Project description:This report describes the genome sequences of Mannheimia haemolytica serotype A2 isolated from pneumonic lungs of two different ruminant species, one from Ovis aries, designated ovine (O), and the other from Bos taurus, designated bovine (B).
Project description:Mannheimia haemolytica serotype A2 is the principal cause of pneumonic mannheimiosis in ovine and caprine livestock; this disease is a consequence of immune suppression caused by stress and associated viruses and is responsible for significant economic losses in farm production worldwide. Gram-negative bacteria such as M. haemolytica produce outer membrane (OM)-derived spherical structures named outer membrane vesicles (OMVs) that contain leukotoxin and other biologically active virulence factors. In the present study, the relationship between M. haemolytica A2 and bovine lactoferrin (BLf) was studied. BLf is an 80 kDa glycoprotein that possesses bacteriostatic and bactericidal properties and is part of the mammalian innate immune system. Apo-BLf (iron-free) showed a bactericidal effect against M. haemolytica A2, with an observed minimal inhibitory concentration (MIC) of 16 µM. Sublethal doses (2-8 µM) of apo-BLf increased the release of OMVs, which were quantified by flow cytometry.
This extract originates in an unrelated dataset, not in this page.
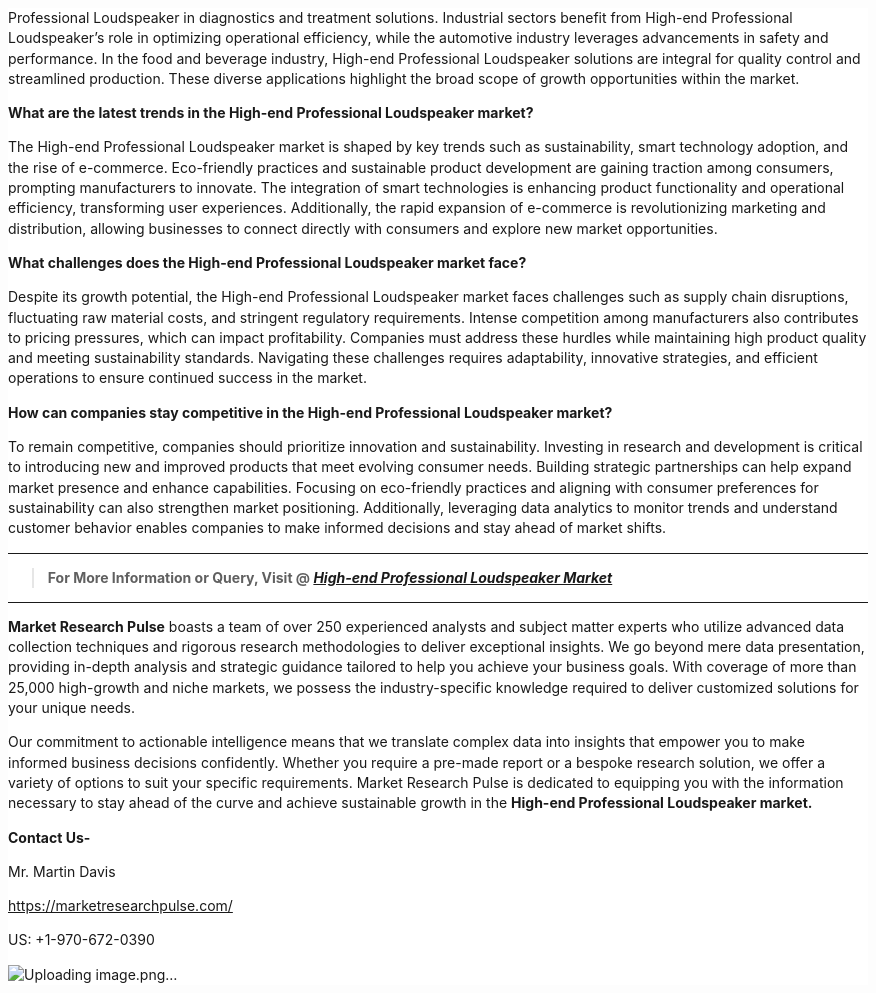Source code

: Professional Loudspeaker in diagnostics and treatment solutions. Industrial sectors benefit from High-end Professional Loudspeaker&rsquo;s role in optimizing operational efficiency, while the automotive industry leverages advancements in safety and performance. In the food and beverage industry, High-end Professional Loudspeaker solutions are integral for quality control and streamlined production. These diverse applications highlight the broad scope of growth opportunities within the market.</p><p><strong>What are the latest trends in the High-end Professional Loudspeaker market?</strong></p><p>The High-end Professional Loudspeaker market is shaped by key trends such as sustainability, smart technology adoption, and the rise of e-commerce. Eco-friendly practices and sustainable product development are gaining traction among consumers, prompting manufacturers to innovate. The integration of smart technologies is enhancing product functionality and operational efficiency, transforming user experiences. Additionally, the rapid expansion of e-commerce is revolutionizing marketing and distribution, allowing businesses to connect directly with consumers and explore new market opportunities.</p><p><strong>What challenges does the High-end Professional Loudspeaker market face?</strong></p><p>Despite its growth potential, the High-end Professional Loudspeaker market faces challenges such as supply chain disruptions, fluctuating raw material costs, and stringent regulatory requirements. Intense competition among manufacturers also contributes to pricing pressures, which can impact profitability. Companies must address these hurdles while maintaining high product quality and meeting sustainability standards. Navigating these challenges requires adaptability, innovative strategies, and efficient operations to ensure continued success in the market.</p><p><strong>How can companies stay competitive in the High-end Professional Loudspeaker market?</strong></p><p>To remain competitive, companies should prioritize innovation and sustainability. Investing in research and development is critical to introducing new and improved products that meet evolving consumer needs. Building strategic partnerships can help expand market presence and enhance capabilities. Focusing on eco-friendly practices and aligning with consumer preferences for sustainability can also strengthen market positioning. Additionally, leveraging data analytics to monitor trends and understand customer behavior enables companies to make informed decisions and stay ahead of market shifts.</p><hr /><blockquote><p><strong>For More Information or Query, Visit @&nbsp;<em><a href="https://marketresearchpulse.com/report/35712/high-end-professional-loudspeaker-market?utm_source=Linkedin&utm_medium=0116">High-end Professional Loudspeaker Market</a></em></strong></p></blockquote><hr /><p><strong>Market Research Pulse</strong> boasts a team of over 250 experienced analysts and subject matter experts who utilize advanced data collection techniques and rigorous research methodologies to deliver exceptional insights. We go beyond mere data presentation, providing in-depth analysis and strategic guidance tailored to help you achieve your business goals. With coverage of more than 25,000 high-growth and niche markets, we possess the industry-specific knowledge required to deliver customized solutions for your unique needs.</p><p>Our commitment to actionable intelligence means that we translate complex data into insights that empower you to make informed business decisions confidently. Whether you require a pre-made report or a bespoke research solution, we offer a variety of options to suit your specific requirements. Market Research Pulse is dedicated to equipping you with the information necessary to stay ahead of the curve and achieve sustainable growth in the <strong>High-end Professional Loudspeaker market.</strong></p><p><strong>Contact Us-</strong></p><p>Mr. Martin Davis</p><p>https://marketresearchpulse.com/</p><p>US: +1-970-672-0390</p>
![Uploading image.png…]()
Apo-BLf modified the normal structure of the OM and OMVs, as observed through transmission electron microscopy. Apo-BLf also induced lipopolysaccharide (LPS) release from bacteria, disrupting OM permeability and functionality, as measured by silver staining and SDS and polymyxin B cell permeability assays. Western blot results showed that apo-BLf increased the secretion of leukotoxin in M. haemolytica A2 culture supernatants, possibly through its iron-chelating activity. In contrast, holo-BLf (with iron) did not have this effect, possibly due to differences in the tertiary structure between these proteins. In summary, apo-BLf affected the levels of several M. haemolytica virulence factors and could be evaluated for use in animals as an adjuvant in the treatment of ovine mannheimiosis.